Task brief: Exactly the lines from the opening of the data through the line containing "IHC image has" should be reproduced, please, with nothing added.

Dataset records:
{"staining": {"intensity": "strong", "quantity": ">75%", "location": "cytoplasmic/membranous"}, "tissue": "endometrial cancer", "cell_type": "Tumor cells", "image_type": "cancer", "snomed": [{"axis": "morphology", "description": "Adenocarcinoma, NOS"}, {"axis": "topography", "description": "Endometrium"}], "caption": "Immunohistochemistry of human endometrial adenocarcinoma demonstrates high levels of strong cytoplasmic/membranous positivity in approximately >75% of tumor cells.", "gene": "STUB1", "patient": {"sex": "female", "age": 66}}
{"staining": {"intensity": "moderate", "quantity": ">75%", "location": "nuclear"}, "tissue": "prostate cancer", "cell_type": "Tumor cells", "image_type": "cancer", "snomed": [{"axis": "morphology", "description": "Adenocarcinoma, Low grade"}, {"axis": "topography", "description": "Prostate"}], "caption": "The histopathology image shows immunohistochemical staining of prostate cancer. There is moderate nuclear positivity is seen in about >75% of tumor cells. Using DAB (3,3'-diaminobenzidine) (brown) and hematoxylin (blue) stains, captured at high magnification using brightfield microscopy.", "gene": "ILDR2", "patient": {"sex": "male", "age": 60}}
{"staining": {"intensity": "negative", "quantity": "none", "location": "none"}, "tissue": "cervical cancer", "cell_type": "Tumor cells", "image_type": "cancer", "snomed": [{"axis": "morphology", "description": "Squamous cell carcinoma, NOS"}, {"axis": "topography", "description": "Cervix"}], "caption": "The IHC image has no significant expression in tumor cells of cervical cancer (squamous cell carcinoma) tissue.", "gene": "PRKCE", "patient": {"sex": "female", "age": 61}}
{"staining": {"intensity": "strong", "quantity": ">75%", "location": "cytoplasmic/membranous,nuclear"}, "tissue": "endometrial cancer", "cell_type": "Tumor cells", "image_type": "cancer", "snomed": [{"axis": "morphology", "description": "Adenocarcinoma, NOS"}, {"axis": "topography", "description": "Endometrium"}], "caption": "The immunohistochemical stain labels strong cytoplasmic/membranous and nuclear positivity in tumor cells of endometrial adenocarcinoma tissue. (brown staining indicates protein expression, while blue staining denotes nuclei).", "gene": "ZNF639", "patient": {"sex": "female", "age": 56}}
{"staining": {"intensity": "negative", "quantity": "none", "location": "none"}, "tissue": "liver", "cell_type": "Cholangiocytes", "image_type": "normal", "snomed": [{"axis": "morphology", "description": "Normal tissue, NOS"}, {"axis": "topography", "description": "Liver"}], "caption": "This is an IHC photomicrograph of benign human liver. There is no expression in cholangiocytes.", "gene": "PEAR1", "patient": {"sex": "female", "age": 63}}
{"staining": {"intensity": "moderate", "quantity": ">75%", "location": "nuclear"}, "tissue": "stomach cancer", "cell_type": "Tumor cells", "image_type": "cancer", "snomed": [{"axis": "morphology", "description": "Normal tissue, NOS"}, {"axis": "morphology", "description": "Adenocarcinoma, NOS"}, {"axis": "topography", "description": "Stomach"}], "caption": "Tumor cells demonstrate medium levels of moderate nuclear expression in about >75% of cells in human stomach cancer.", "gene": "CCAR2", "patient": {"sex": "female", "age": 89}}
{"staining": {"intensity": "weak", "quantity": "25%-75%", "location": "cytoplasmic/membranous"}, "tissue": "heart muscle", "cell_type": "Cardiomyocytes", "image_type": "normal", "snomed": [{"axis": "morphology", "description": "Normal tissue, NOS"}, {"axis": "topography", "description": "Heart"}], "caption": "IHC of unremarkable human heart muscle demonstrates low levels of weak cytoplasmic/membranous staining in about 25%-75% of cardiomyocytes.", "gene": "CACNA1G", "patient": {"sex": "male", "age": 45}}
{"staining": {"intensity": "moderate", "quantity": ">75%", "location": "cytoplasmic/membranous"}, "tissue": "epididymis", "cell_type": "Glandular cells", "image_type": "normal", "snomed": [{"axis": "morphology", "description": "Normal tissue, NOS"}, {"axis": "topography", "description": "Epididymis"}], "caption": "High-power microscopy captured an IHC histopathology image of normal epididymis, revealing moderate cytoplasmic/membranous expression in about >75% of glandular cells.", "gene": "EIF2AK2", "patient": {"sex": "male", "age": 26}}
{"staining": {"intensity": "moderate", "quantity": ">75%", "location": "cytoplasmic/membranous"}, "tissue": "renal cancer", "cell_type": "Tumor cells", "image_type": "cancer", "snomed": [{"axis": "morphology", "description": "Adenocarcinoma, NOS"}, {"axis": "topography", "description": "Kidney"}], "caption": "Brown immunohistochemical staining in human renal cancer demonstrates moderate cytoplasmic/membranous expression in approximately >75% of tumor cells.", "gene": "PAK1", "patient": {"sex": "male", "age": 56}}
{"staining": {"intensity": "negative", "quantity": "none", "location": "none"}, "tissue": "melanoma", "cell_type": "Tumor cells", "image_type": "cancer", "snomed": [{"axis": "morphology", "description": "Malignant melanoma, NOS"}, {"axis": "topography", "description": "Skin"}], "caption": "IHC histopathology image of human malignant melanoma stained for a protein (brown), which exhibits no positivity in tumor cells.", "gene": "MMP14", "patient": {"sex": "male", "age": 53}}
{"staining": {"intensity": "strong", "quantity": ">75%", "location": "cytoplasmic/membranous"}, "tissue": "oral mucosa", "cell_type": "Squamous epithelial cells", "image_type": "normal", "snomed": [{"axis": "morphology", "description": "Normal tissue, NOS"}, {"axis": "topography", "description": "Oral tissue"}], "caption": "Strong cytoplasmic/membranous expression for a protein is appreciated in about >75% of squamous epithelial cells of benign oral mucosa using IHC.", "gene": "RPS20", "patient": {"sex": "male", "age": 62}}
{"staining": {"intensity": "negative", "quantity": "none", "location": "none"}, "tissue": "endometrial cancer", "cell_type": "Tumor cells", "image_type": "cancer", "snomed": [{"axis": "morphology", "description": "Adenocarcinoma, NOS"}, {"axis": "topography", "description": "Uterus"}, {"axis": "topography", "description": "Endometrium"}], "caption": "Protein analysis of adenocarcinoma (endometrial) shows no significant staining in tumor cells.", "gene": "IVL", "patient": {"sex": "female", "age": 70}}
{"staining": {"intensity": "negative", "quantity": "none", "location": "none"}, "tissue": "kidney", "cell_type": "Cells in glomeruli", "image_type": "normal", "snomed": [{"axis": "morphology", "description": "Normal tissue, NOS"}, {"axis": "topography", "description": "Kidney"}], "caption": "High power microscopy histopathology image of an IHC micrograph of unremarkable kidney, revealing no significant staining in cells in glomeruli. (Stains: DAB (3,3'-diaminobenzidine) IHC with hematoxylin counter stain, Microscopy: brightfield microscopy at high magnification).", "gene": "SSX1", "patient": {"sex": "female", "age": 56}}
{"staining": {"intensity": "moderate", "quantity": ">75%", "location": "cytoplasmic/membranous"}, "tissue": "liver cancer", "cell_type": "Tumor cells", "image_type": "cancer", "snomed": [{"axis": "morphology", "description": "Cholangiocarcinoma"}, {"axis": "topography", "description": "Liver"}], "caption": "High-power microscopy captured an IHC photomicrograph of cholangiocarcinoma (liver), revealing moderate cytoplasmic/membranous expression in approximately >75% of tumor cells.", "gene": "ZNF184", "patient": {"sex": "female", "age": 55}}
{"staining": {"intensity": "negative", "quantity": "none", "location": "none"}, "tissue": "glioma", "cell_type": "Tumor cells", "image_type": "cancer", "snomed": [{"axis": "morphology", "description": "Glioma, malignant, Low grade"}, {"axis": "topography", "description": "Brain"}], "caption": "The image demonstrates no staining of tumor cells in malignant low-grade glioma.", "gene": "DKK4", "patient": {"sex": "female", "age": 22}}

Completed exercise:
{"staining": {"intensity": "strong", "quantity": ">75%", "location": "cytoplasmic/membranous"}, "tissue": "endometrial cancer", "cell_type": "Tumor cells", "image_type": "cancer", "snomed": [{"axis": "morphology", "description": "Adenocarcinoma, NOS"}, {"axis": "topography", "description": "Endometrium"}], "caption": "Immunohistochemistry of human endometrial adenocarcinoma demonstrates high levels of strong cytoplasmic/membranous positivity in approximately >75% of tumor cells.", "gene": "STUB1", "patient": {"sex": "female", "age": 66}}
{"staining": {"intensity": "moderate", "quantity": ">75%", "location": "nuclear"}, "tissue": "prostate cancer", "cell_type": "Tumor cells", "image_type": "cancer", "snomed": [{"axis": "morphology", "description": "Adenocarcinoma, Low grade"}, {"axis": "topography", "description": "Prostate"}], "caption": "The histopathology image shows immunohistochemical staining of prostate cancer. There is moderate nuclear positivity is seen in about >75% of tumor cells. Using DAB (3,3'-diaminobenzidine) (brown) and hematoxylin (blue) stains, captured at high magnification using brightfield microscopy.", "gene": "ILDR2", "patient": {"sex": "male", "age": 60}}
{"staining": {"intensity": "negative", "quantity": "none", "location": "none"}, "tissue": "cervical cancer", "cell_type": "Tumor cells", "image_type": "cancer", "snomed": [{"axis": "morphology", "description": "Squamous cell carcinoma, NOS"}, {"axis": "topography", "description": "Cervix"}], "caption": "The IHC image has no significant expression in tumor cells of cervical cancer (squamous cell carcinoma) tissue.", "gene": "PRKCE", "patient": {"sex": "female", "age": 61}}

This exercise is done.